- _GIVEN RECORDS_
□ □ □ □
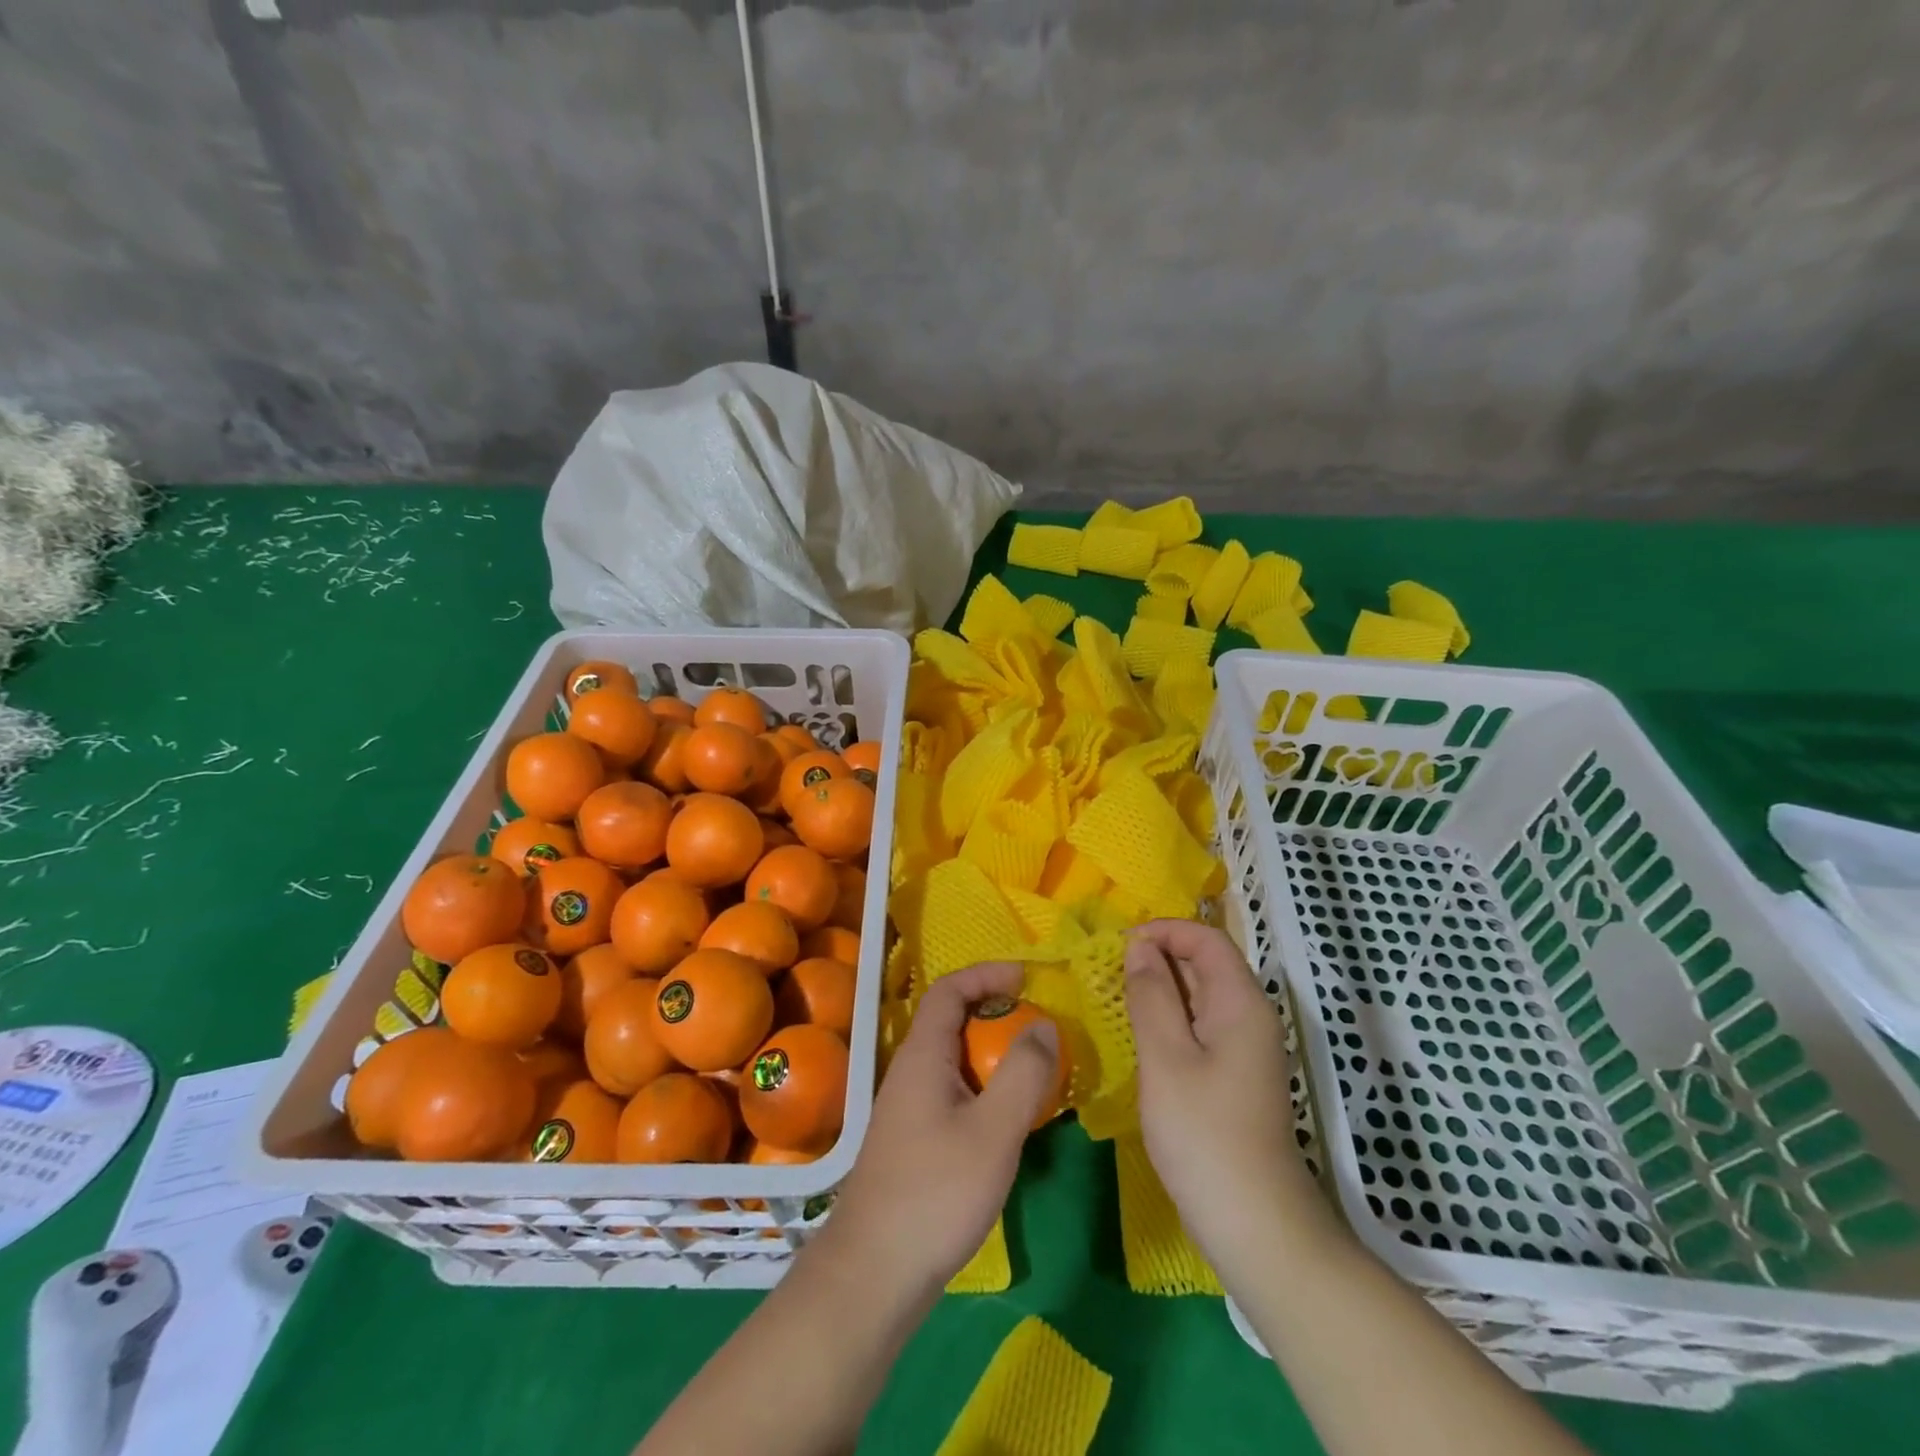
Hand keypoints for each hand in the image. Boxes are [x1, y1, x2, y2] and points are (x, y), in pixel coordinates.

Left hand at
□ □ □ □
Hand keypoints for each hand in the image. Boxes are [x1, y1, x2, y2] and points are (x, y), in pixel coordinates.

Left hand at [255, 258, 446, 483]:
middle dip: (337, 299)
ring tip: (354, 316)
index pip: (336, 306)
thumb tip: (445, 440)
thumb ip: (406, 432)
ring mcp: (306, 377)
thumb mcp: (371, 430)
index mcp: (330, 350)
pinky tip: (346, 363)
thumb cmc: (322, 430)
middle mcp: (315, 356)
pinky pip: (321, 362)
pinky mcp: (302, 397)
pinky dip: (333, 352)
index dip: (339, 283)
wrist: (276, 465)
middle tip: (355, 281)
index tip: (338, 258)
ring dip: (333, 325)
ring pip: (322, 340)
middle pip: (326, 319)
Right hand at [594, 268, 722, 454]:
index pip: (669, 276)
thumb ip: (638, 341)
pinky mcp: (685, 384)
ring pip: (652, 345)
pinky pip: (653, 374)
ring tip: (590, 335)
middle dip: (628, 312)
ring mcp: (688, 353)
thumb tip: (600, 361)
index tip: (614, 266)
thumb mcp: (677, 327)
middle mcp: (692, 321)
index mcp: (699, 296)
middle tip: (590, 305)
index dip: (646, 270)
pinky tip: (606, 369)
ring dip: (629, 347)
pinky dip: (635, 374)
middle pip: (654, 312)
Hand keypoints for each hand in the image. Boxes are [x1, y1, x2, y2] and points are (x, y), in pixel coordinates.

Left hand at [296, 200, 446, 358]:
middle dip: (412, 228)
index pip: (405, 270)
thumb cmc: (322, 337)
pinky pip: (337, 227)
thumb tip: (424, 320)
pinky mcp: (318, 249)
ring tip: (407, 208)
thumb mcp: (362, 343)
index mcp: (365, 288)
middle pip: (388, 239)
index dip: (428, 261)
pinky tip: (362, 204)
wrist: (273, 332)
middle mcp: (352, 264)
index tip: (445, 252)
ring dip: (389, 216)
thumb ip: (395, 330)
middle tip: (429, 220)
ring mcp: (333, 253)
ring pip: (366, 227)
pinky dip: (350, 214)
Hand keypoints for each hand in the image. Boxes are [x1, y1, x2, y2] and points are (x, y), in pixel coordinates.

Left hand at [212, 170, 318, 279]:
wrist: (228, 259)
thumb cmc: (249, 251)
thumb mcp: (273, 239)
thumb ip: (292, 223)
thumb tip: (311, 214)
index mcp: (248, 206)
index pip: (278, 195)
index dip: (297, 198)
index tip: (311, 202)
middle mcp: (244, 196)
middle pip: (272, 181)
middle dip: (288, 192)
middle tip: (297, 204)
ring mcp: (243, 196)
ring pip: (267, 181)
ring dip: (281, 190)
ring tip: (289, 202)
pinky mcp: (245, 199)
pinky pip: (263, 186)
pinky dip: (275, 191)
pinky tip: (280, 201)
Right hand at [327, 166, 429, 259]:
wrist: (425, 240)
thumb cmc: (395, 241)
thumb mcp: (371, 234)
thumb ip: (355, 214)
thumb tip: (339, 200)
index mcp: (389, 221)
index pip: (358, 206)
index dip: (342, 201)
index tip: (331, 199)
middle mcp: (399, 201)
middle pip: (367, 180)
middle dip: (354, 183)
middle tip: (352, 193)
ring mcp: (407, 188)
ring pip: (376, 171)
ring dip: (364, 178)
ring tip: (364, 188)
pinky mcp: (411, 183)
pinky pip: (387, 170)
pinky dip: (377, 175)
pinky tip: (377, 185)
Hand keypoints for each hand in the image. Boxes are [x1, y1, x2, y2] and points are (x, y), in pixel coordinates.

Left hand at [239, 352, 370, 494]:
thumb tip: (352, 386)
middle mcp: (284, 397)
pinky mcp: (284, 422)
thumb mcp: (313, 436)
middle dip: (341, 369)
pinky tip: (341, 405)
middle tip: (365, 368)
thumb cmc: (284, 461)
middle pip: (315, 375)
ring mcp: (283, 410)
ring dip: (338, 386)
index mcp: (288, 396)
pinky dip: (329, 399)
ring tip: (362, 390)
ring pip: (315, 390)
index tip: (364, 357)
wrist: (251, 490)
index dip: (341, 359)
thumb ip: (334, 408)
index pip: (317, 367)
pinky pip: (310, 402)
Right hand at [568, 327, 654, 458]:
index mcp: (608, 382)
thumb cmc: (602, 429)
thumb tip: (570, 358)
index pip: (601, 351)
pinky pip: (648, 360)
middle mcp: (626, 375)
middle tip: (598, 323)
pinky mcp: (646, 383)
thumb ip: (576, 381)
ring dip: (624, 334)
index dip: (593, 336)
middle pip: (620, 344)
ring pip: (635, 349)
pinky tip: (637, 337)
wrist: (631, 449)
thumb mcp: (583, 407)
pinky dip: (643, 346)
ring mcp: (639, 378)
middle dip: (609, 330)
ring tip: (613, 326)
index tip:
□ □ □ □
- _EXERCISE INSTRUCTIONS_
Produce a word-for-word copy of everything above from the line holding "index tip: (311, 202)" down to the line holding "pinky tip: (280, 201)", with both of those lines kept.

- _ANSWER SPACE_
index tip: (311, 202)
middle mcp: (244, 196)
middle pip: (272, 181)
middle dip: (288, 192)
middle tip: (297, 204)
ring mcp: (243, 196)
ring pip: (267, 181)
ring dip: (281, 190)
ring tip: (289, 202)
pinky mcp: (245, 199)
pinky pip: (263, 186)
pinky dip: (275, 191)
pinky tip: (280, 201)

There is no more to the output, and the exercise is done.